Vecd’in Tezahürü
Vecd, genelde iki şekilde tezahür eder:
1- İlâhî bir kısım vâridât ve tecelliyât-ı Sübhâniye'nin, insan kalbinde, onun kasd ve iradesi taalluk etmeksizin tekellüfsüz hâsıl olmasıdır ki; biz buna, yerinde "mükâşefe" de deriz.. ve böyle bir doğuş veya mükâşefeyi bir kısım esbab ve emâre ile irtibatlandırmak söz konusu değildir.
2- İnsanın bütün benliğini saran ve onda ağlama, haykırma, ürperme hisleri hasıl eden bir zevk ü şevk veya dehşet ü hayret tecellisidir ki, halka-i zikir ve hatme yapılan mahallerde, hakikat ilminin müzakere edildiği meclislerde çok görülür.

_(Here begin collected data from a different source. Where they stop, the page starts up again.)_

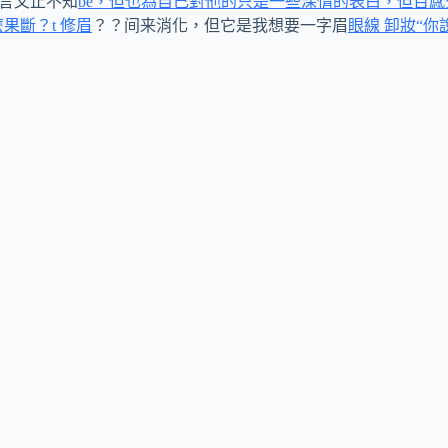
欲言又止不知
be，但也為自己對他的只是一些深情的表白，但百感
果斷？t 修眉
？？间来消化，但它是我想要一字眉
眼線 卸妝“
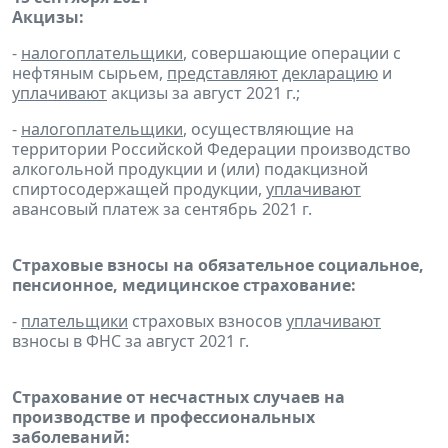
Акцизы:
-
налогоплательщики
, совершающие операции с
нефтяным сырьем,
представляют
декларацию
и
уплачивают
акцизы за август 2021 г.;
-
налогоплательщики
, осуществляющие на
территории Российской Федерации производство
алкогольной продукции и (или) подакцизной
спиртосодержащей продукции,
уплачивают
авансовый платеж за сентябрь 2021 г.
Страховые взносы на обязательное социальное,
пенсионное, медицинское страхование:
-
плательщики
страховых взносов
уплачивают
взносы в ФНС за август 2021 г.
Страхование от несчастных случаев на
производстве и профессиональных
заболеваний:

Bu türlü vâridât ve tecellilerin, açıktan herhangi bir sebebe iktiran etmeyip külfetsiz zuhur edenine "vecd" denir ki, Konyalı Zerkûbî'nin çekiçlerinin sesinden Hazret-i Mevlânâ'nın coşup: "Su ve balçığa bağlanmış canlar, su ve balçıktan kurtulunca, aşkın hava ve esintileriyle raksetmeye başlar ve dolunay gibi noksansız olurlar" demesi bu cümledendir.
- tarihinde hazırlandı.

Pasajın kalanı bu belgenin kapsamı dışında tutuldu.